Riley played two sets. The first started with a bit of prepared piano which sounded so odd, and indeed "non-piano-like"(may as well be the first person to coin the phrase) that I thought he was playing with a tape machine or sampler. Sounded a touch cheesy and not altogether "good", since I thought he was using a sampler, though friends assured me it was simply the man, some piano strings and a bunch of clips and nails. I guess it was OK, then. The set was then rounded out w/ a series of minimalist piano ragas, sans screws and nails, which sent just about everyone I knew in attendance into a slumber. I myself took a quick kip whilst the urge hit me. That probably doesn't sound like much a complement, but in this case make an exception. Faced with the only visual stimulation being an old bearded guy hunched over a piano for kicks and you'd lay back and shut your eyes, too. The music (and the literally stuffy hall it was staged at) sent one into a coma. And then the set ended and I awoke to rapturous applause.

The second set got kinda weird. There was a touch of vocalese in the first set, when Riley chanted along to various passages like an Eastern guru, though the opening tune this time 'round was an honest-to-god song, with lyrics, verses and a chorus. It sounded like Randy Newman on heavy cough syrup, slightly screwy and a little flat, but not without its charms. I noted to nay-sayers later on that if the likes of Daniel Johnston had sung that exact song in the same way it'd probably be hailed as naive genius.

Terry Riley? I expected pretty much nothing and didn't walk away disappointed. I saw him back in '99 at the Knitting Factory in NYC (seated next to LaMonte Young, no less!) and though he tore the roof off the sucka, he had the added advantage at the time of accompanying musicians on tabla and soprano saxophone. This time he flew solo and didn't, no matter what anyone says, flat-out suck, so I guess I got my $25 worth. I witnessed a legend a good 30 years past his prime in my own backyard and he didn't blow. Why expect anything more?
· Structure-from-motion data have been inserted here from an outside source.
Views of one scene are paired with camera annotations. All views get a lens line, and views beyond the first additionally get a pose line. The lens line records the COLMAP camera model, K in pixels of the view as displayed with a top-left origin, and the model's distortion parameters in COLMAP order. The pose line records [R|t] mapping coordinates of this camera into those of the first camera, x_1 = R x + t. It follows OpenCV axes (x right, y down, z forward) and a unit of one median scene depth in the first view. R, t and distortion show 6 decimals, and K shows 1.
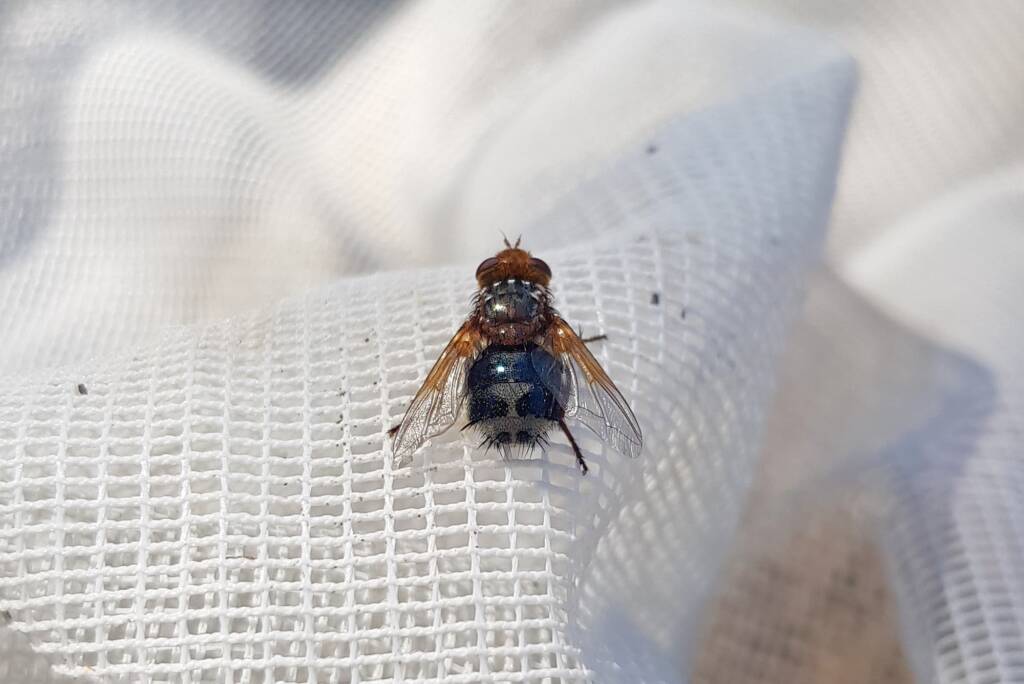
lens RADIAL K [[2709.8, 0, 498.5], [0, 2709.8, 338.3], [0, 0, 1]] dist [0.157236, 0.000000]
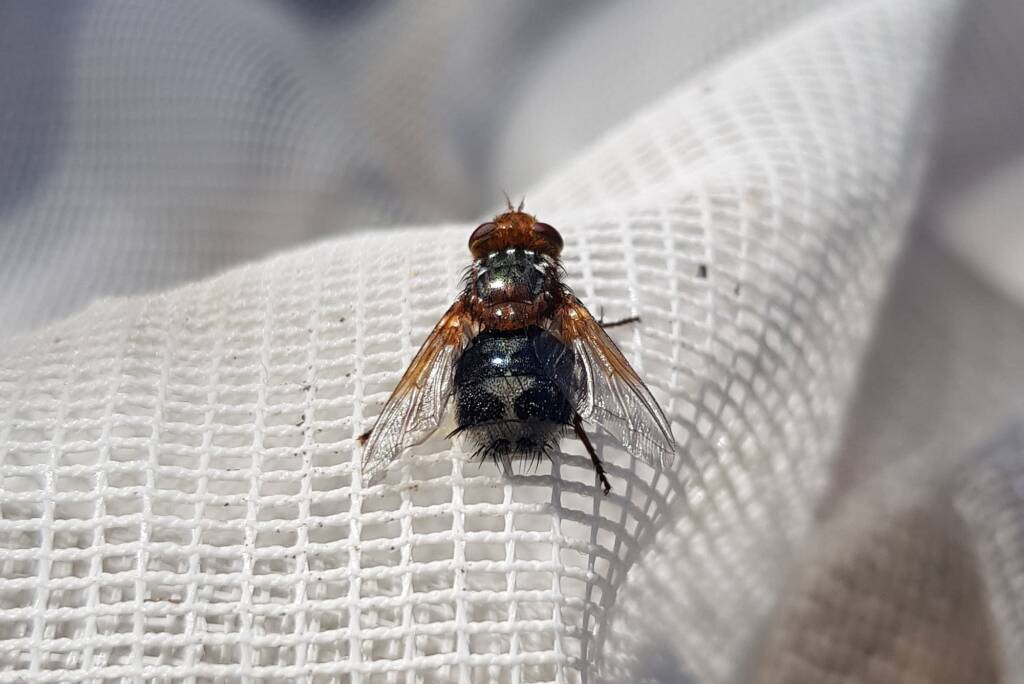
lens RADIAL K [[2709.8, 0, 530.5], [0, 2709.8, 327.1], [0, 0, 1]] dist [0.157236, 0.000000]
pose [[0.999729, 0.010269, -0.020906, 0.025123], [-0.009973, 0.999849, 0.014198, -0.009605], [0.021048, -0.013986, 0.999681, 0.203000]]
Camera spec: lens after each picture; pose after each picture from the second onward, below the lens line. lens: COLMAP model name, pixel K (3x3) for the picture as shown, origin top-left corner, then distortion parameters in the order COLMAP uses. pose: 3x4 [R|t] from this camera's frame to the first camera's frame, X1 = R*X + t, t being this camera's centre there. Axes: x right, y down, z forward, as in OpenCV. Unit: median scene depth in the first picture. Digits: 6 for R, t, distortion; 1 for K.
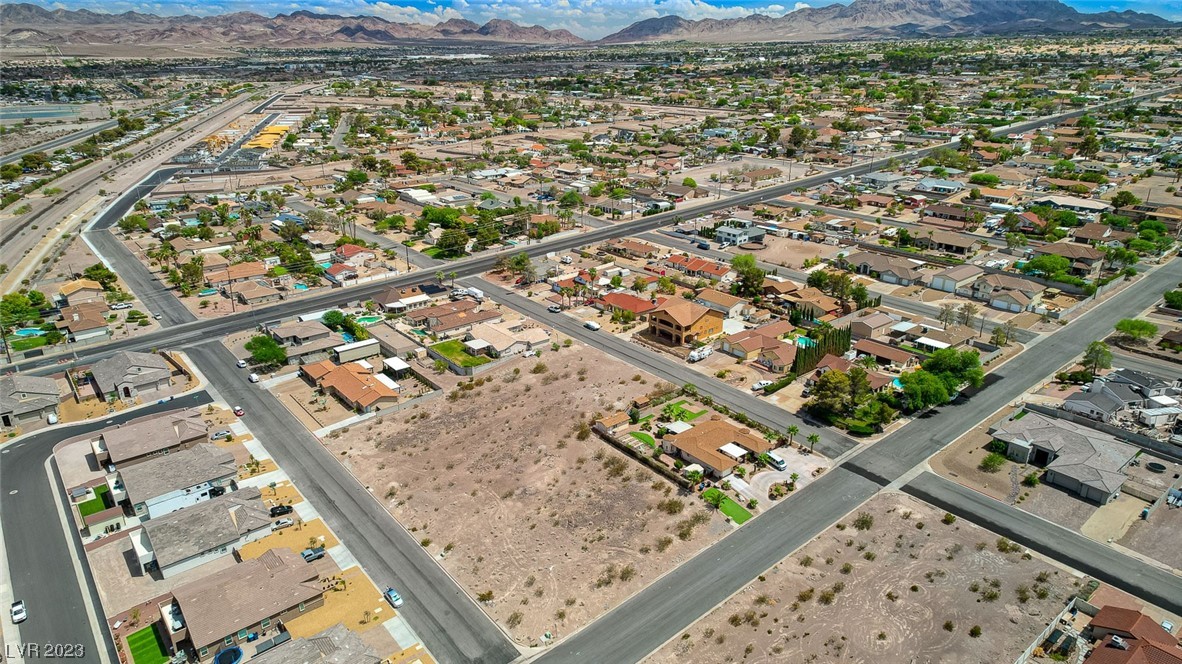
lens RADIAL K [[724.6, 0, 588.5], [0, 724.6, 355.9], [0, 0, 1]] dist [0.088085, -0.064847]
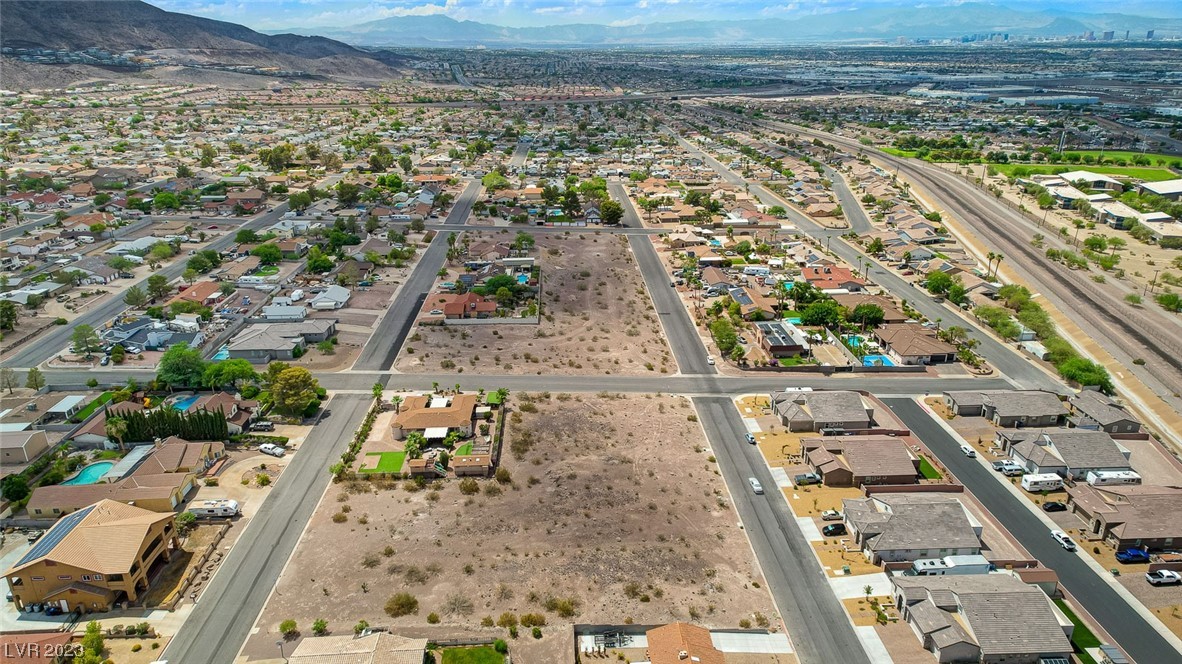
lens RADIAL K [[718.3, 0, 588.5], [0, 718.3, 363.5], [0, 0, 1]] dist [0.087444, -0.063783]
pose [[-0.799499, -0.229059, 0.555277, -0.467889], [0.246725, 0.717620, 0.651266, -0.462259], [-0.547657, 0.657688, -0.517222, 1.117234]]
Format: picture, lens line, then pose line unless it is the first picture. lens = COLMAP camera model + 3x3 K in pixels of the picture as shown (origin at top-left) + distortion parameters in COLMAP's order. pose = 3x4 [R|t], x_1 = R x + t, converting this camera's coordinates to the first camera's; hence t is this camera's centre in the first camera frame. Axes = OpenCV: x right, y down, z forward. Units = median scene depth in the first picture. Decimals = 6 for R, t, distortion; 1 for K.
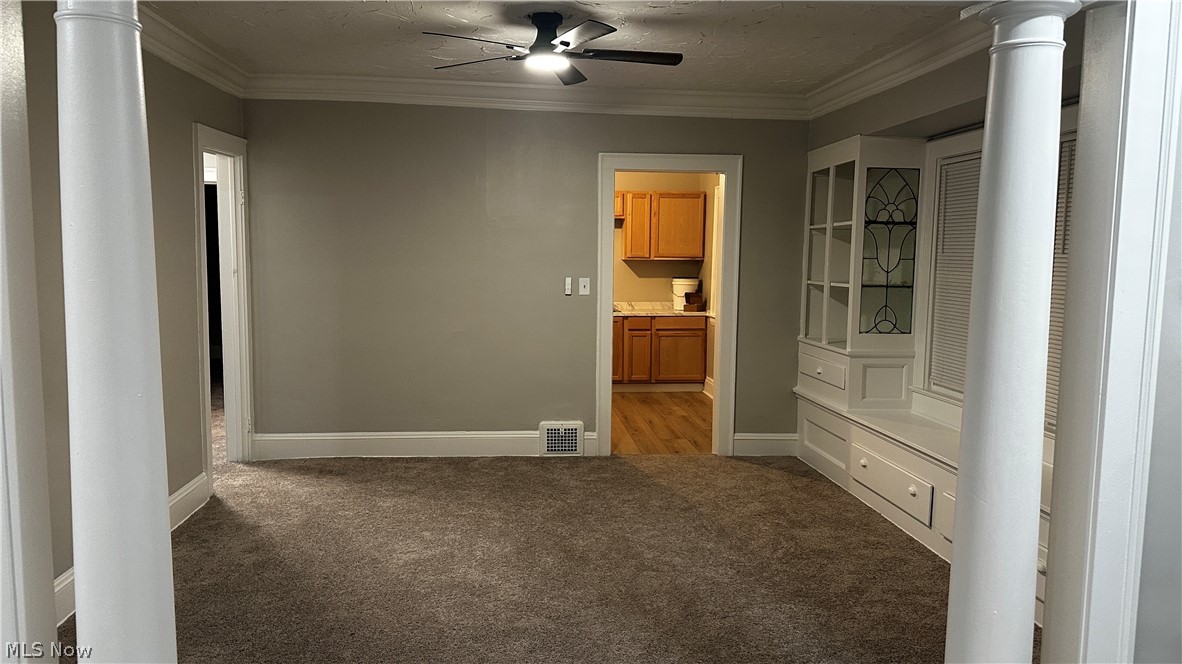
lens RADIAL K [[788.3, 0, 591.0], [0, 788.3, 332.0], [0, 0, 1]] dist [0.047219, -0.001096]
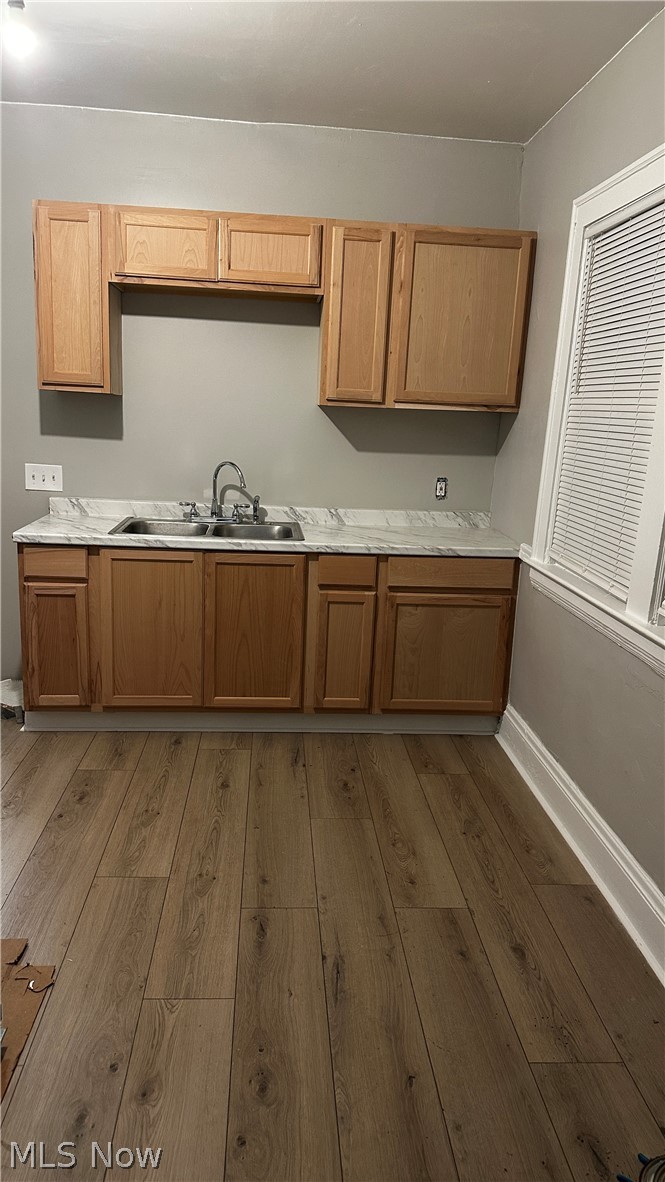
lens RADIAL K [[788.3, 0, 334.0], [0, 788.3, 596.8], [0, 0, 1]] dist [0.047219, -0.001096]
pose [[0.999182, 0.039294, -0.009571, 0.080083], [-0.037569, 0.989431, 0.140054, -0.072504], [0.014973, -0.139580, 0.990098, 0.821908]]
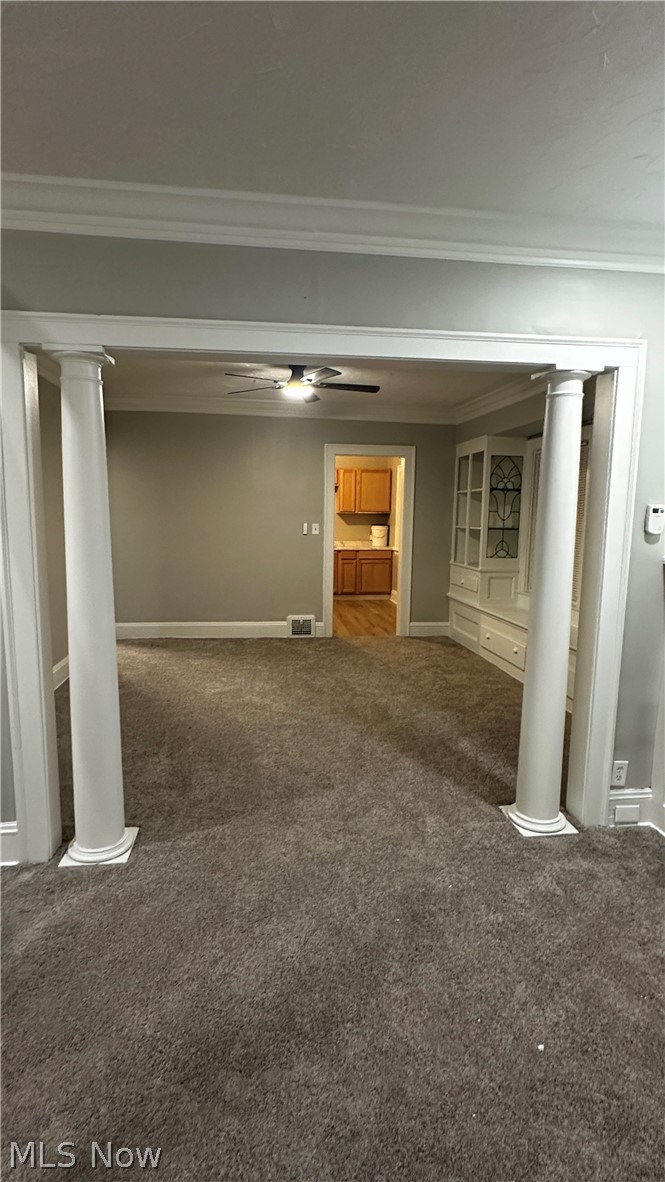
lens RADIAL K [[576.4, 0, 332.5], [0, 576.4, 591.0], [0, 0, 1]] dist [-0.000527, 0.000004]
pose [[0.998844, -0.004057, 0.047904, -0.031831], [0.002340, 0.999354, 0.035856, 0.025319], [-0.048018, -0.035702, 0.998208, -0.157919]]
OTHER GOOD THINGS GOING ON...

1) ALICE COLTRANE - Monastic Trio CD
Monster 1968 debut from Ms. Coltrane w/ Pharaoh Sanders in tow. The extended, minimal piano drones make this terrific background noise when demolishing a bowl twixt friends.
2) SIOUXSIE AND THE BANSHEES - Once Upon A Time/The Singles LP
I can't believe it's 2006 and I'm listening to this. Prior to a few months ago, I had not heard this for literally 20 years. In the midst of my '77 punk/'Pistols obsession as a 13 year-old, my brother bought this and it was a dead-on fave for 12 months. Once the US HC fixation picked up I dropped it like a hot potato, never to return. Until I read Simon Reynolds' post-punk tome of last year, Rip It Up And Start Again, that is. Didn't think much of the book at all (skip back a few months for the review; it's somewhere in here), though I guess I can thank the guy for re-alerting me to just how good Siouxsie and co. were for at least the remaining few years of the '70s (and indeed a year or two into the '80s). Forget everything you know or associate w/ Siouxsie as The Queen of Goth and all other associated musical crimes: these singles represent one terrific slice of teenage Velvets/Can/Roxy-damaged post-punk which few of their peers ever achieved.
3) KRAMER - The Guilt Trip 2CD
1991 epic masterwork from the Shimmy guru. Fucked and fried psychedelic rock from a guy still kicking against the pricks (check his web site for the rants of an angry man).
4) VARIOUS - Tropicalia: A Brazilian Revolution In Sound CD
Great, another genre I need to exhaustively investigate before I drop: Tropicalia. Os Mutantes has already been done... now I need some Gilberto Gil, Tom Ze, Caetano Veloso, Gal Costa... Will it ever end?! Another prize-winning comp' from the good people at SoulJazz.
5) ROKY ERICKSON - Gremlins Have Pictures CD
Have I wrote about this before? I think so. It's made its way back into the car stereo again. Primo live stuff and offcuts from Roky and his gang, featuring the best ever version of "Heroin", a track so good I'd (to paraphrase Steve Earle) stand on Lou Reed's coffee table in my cowboy boots and tell him that.